On the morning of February 6, 1919, Seattle, a city of 315,00 people, was shut down. 25,000 union members joined 35,000 already on strike. Most of the remaining workforce was idled as stores closed and streetcars stopped. The General Strike Committee ensured that vital services were available. No one went without food, lights, or heat, and there was no violence throughout the strike.
Even from before the strike began, newspapers, politicians, and the AFL denounced the radicals and said that the strike was a Bolshevik revolutionary plot. Mayor Ole Hanson, who had won the election on a hyperpatriotic platform, armed new police and brought in the army’s First Infantry Division. There were also groups of vigilantes running around rounding up “reds.” International officers of the AFL began flocking to the city to try to end the strike.

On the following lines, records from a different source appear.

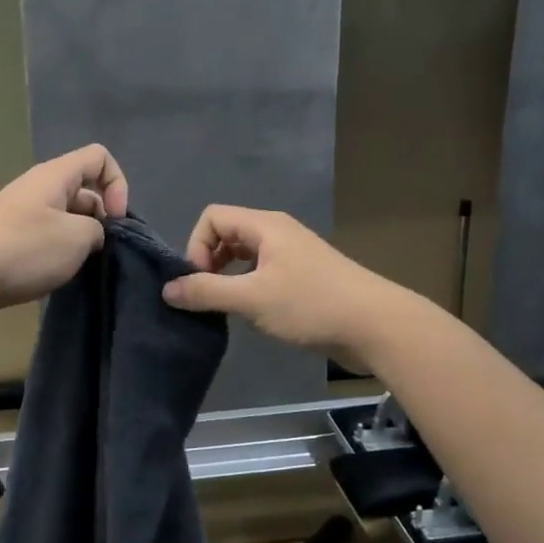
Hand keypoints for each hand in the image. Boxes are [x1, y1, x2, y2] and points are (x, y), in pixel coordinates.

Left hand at [0, 145, 128, 323]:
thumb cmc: (24, 249)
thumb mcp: (77, 237)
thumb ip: (97, 229)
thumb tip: (91, 234)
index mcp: (56, 175)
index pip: (99, 157)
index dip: (118, 184)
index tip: (116, 220)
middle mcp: (38, 188)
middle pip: (84, 189)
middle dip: (101, 218)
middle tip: (101, 251)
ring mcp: (22, 213)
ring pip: (66, 217)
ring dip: (79, 240)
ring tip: (79, 267)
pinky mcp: (10, 239)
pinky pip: (46, 237)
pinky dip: (58, 253)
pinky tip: (57, 275)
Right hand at [161, 205, 404, 356]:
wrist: (376, 325)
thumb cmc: (310, 304)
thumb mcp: (251, 299)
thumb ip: (206, 292)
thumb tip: (167, 289)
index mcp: (264, 225)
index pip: (212, 217)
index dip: (196, 246)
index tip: (199, 281)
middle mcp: (277, 231)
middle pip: (227, 233)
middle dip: (209, 262)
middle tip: (208, 296)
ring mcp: (292, 253)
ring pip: (245, 255)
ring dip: (228, 277)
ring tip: (227, 307)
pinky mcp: (304, 276)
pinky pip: (262, 271)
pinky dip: (248, 286)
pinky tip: (253, 312)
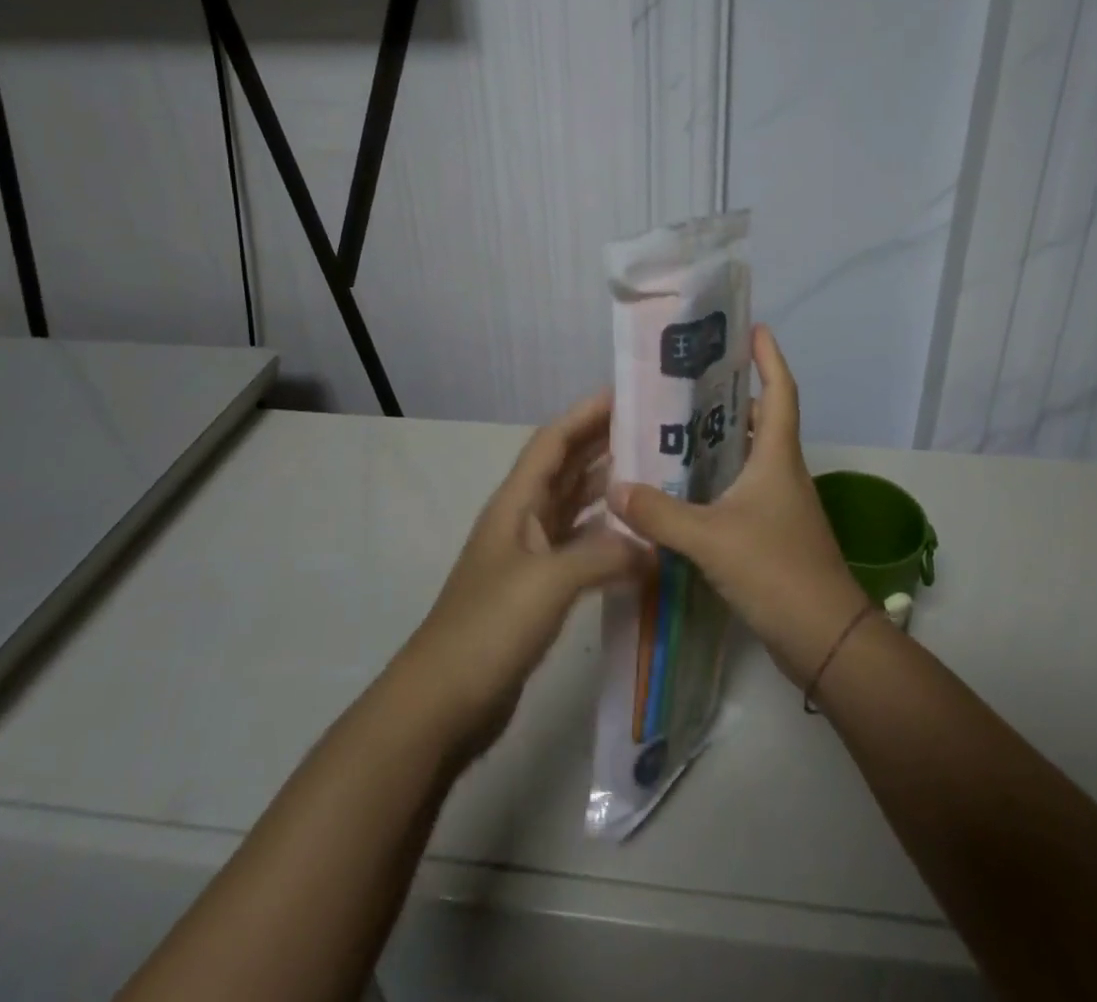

Despite threats of repression, the strikers remained orderly. The SCLC published a bulletin that said “The Workers Can Only Win Through Order.” However, it swiftly became clear that there was not enough revolutionary intent and action to push the general strike into a spark for sweeping political change. Enthusiasm quickly waned, largely due to the orderly nature of the strike. The sense of solidarity and camaraderie that was so vibrant before the strike was crushed, largely due to the lack of activity and gatherings during the strike itself. By the morning of the third day (February 8), some streetcar drivers went back to work, as well as some restaurant and shop workers. There was also tension between the progressives and the radicals as to whether or not the strike should keep going.
That evening, the Committee of Fifteen presented a resolution to the General Strike Committee calling off the strike, but this was voted down.
By the fourth day (February 9), only longshoremen and cooks continued the sympathy strike with the metal workers. The next day a resolution was presented by the SCLC to suspend the strike, but the metal workers voted it down. Finally, on February 11, the SCLC declared an end to the strike. Their demands had not been met, but the mayor had continued to increase military presence in the city, and union leaders questioned the effectiveness of the general strike in the face of such repressive measures. Union confidence and solidarity waned, ushering in the end of the strike.
After the strike ended, reactionary responses grew and spread. National headlines declared that Seattle had been saved from revolution. The mayor said that “Americanism” had won out over “Bolshevism.”
Anti-syndicalism legislation that had passed earlier that year in the state legislature was used as the basis for numerous raids on Socialist and IWW headquarters, police disruption of meetings, and arrests of suspected revolutionaries. Mayor Hanson capitalized on the repression, declaring that “anarchists in this community shall not rule its affairs,” and immediately resigned and launched a speaking tour in the hope of getting a Republican presidential nomination.
Influences
Influenced by the Bolshevik revolution in the USSR, and general strikes in Peru, Chile, and Argentina. (1)
This campaign influenced the San Francisco General Strike (see U.S. west coast longshoremen strike for union recognition and San Francisco general strike, 1934), as well as numerous other strikes across the country. (2)
Notes: Although this case did not achieve its goals, it did mark the beginning of an era of radical labor conflict that influenced unions across the country.
Sources
Johnson, Victoria. How Many Machine Guns Does it Take to Cook One Meal?: The Seattle and San Francisco General Strikes. University of Washington Press: Seattle, 2008.